Task prompt. Write out the following listing's lines from the one with "67: (736, 513)" to the one with "73: (815, 592)", exactly, with both included and no others.

= Beginning of Section =

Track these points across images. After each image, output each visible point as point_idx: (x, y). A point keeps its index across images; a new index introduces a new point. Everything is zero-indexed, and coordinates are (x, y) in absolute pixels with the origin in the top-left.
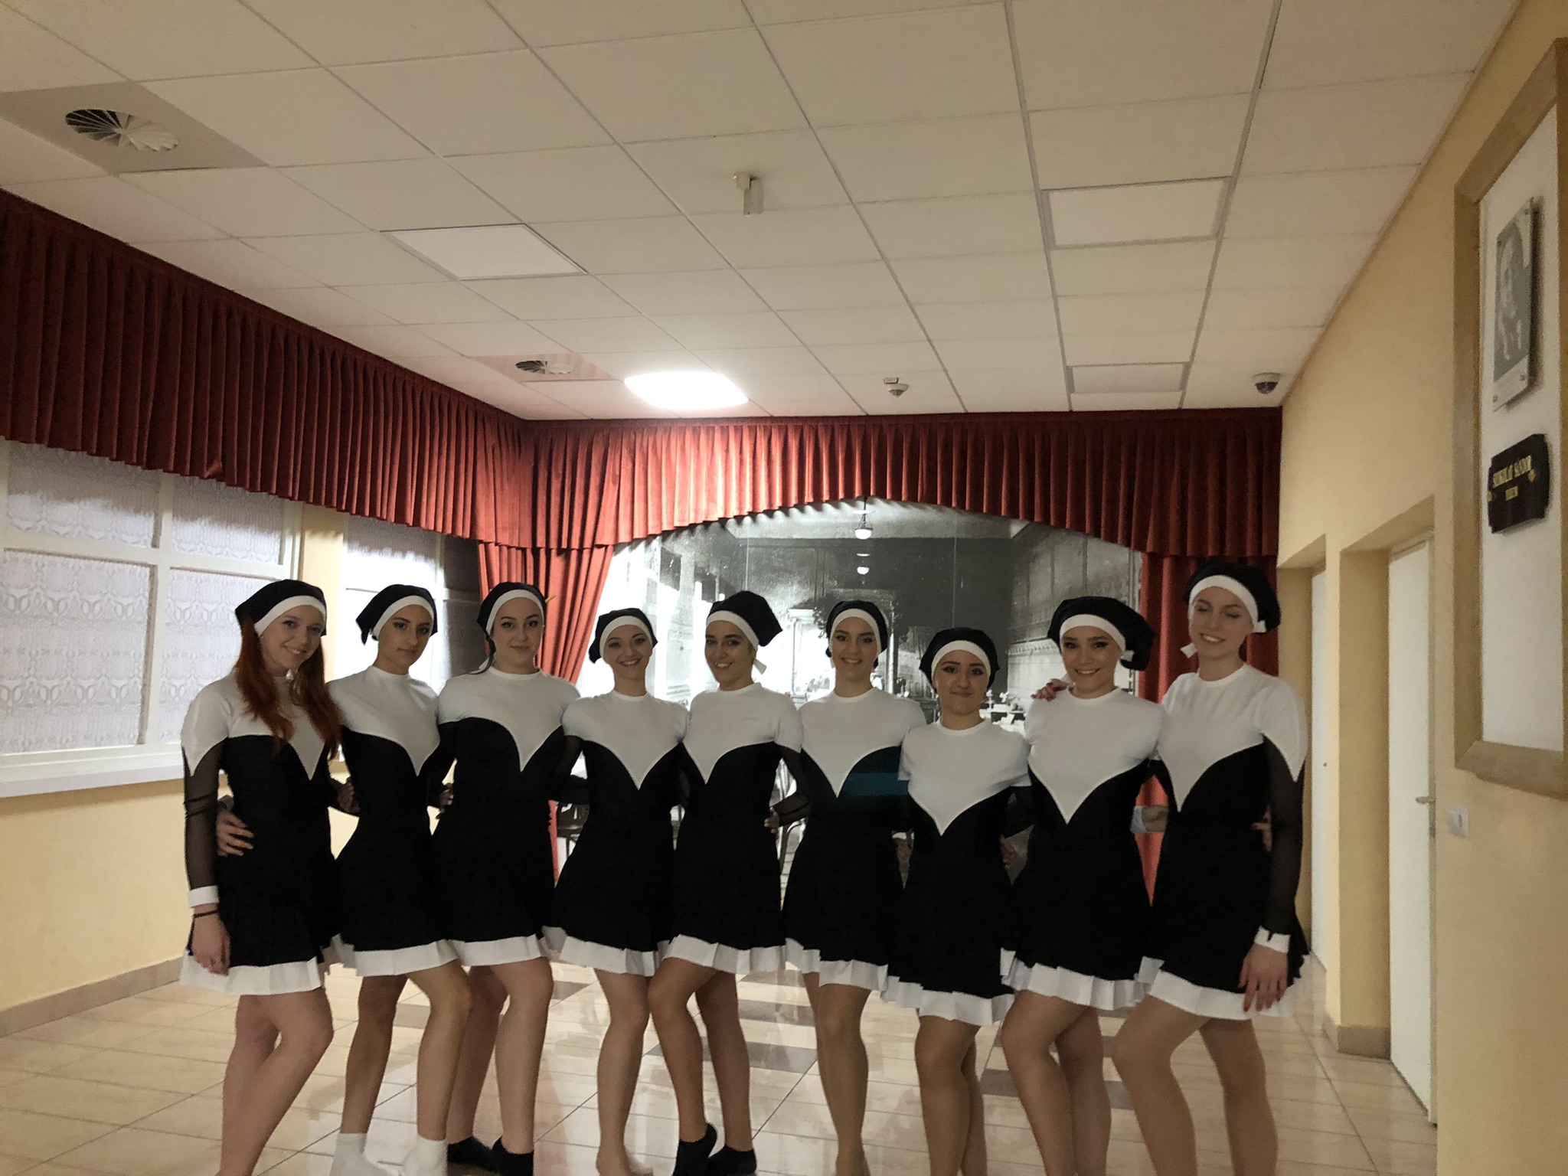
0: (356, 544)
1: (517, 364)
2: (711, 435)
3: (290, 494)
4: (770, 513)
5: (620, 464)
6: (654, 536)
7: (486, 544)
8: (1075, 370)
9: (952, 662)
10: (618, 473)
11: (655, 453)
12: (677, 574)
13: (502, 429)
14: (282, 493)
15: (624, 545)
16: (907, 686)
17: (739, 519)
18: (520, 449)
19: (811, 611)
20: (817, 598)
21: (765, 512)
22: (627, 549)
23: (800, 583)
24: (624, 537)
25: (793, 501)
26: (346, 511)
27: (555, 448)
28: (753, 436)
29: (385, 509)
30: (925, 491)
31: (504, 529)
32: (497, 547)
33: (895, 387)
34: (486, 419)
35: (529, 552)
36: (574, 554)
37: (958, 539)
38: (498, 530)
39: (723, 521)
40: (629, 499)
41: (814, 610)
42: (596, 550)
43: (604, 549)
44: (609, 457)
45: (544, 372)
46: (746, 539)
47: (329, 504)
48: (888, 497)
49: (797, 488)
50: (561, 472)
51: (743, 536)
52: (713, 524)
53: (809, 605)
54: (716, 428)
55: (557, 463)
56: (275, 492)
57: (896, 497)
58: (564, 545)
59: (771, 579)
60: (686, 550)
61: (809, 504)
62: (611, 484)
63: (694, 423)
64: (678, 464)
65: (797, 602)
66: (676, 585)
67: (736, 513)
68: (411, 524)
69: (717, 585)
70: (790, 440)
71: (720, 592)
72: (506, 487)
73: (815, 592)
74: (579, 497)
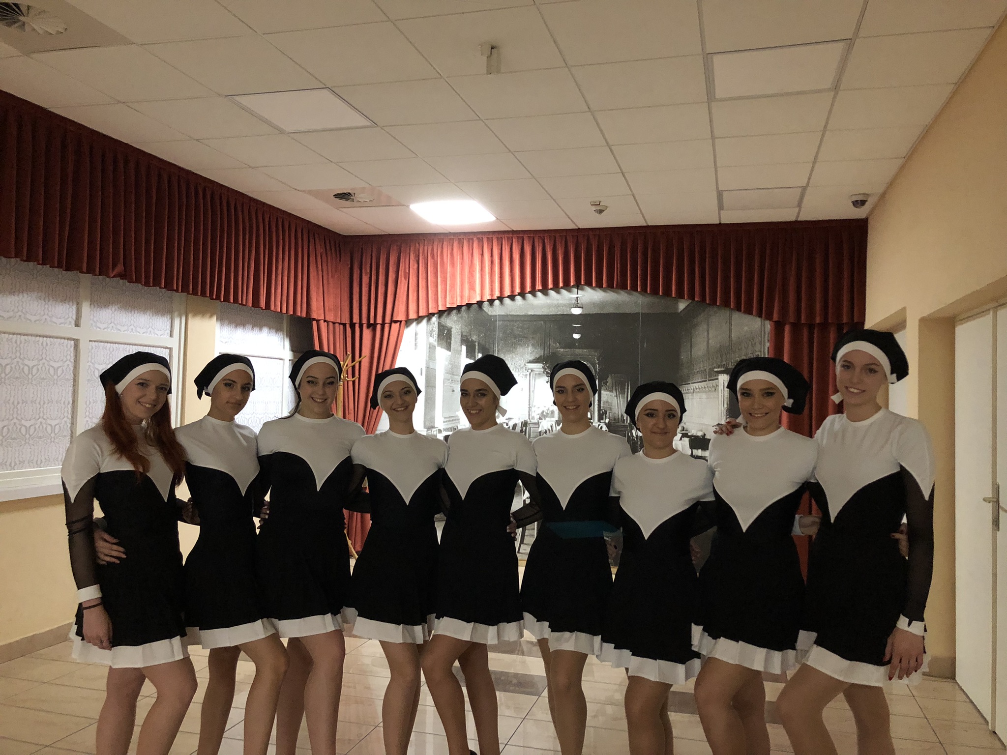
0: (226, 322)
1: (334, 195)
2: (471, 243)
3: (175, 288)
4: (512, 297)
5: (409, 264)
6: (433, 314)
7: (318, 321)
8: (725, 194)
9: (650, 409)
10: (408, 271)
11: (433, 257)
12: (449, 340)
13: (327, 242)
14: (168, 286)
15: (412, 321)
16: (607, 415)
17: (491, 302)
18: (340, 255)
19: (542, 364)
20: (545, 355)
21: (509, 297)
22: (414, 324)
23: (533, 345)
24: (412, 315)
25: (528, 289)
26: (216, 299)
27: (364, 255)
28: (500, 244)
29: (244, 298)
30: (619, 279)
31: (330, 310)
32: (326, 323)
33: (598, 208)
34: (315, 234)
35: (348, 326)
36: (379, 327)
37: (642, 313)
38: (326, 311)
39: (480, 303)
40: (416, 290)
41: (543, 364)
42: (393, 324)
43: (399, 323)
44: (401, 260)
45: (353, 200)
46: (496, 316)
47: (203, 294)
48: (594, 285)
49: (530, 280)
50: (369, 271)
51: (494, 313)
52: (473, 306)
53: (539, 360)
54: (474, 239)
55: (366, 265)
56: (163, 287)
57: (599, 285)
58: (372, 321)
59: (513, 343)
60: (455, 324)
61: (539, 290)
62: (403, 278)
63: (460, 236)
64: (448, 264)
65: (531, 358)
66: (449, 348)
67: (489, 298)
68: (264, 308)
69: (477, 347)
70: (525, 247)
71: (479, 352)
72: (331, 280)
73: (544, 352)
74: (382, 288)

= End of Section =
= Beginning of Section =

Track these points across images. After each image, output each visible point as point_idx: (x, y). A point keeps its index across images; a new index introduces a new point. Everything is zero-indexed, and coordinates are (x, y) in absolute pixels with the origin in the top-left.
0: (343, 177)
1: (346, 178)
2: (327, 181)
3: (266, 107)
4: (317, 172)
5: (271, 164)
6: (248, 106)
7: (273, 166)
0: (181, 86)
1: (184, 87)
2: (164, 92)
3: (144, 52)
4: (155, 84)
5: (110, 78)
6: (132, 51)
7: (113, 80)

= End of Section =

The completed task.
67: (736, 513)
68: (411, 524)
69: (717, 585)
70: (790, 440)
71: (720, 592)
72: (506, 487)
73: (815, 592)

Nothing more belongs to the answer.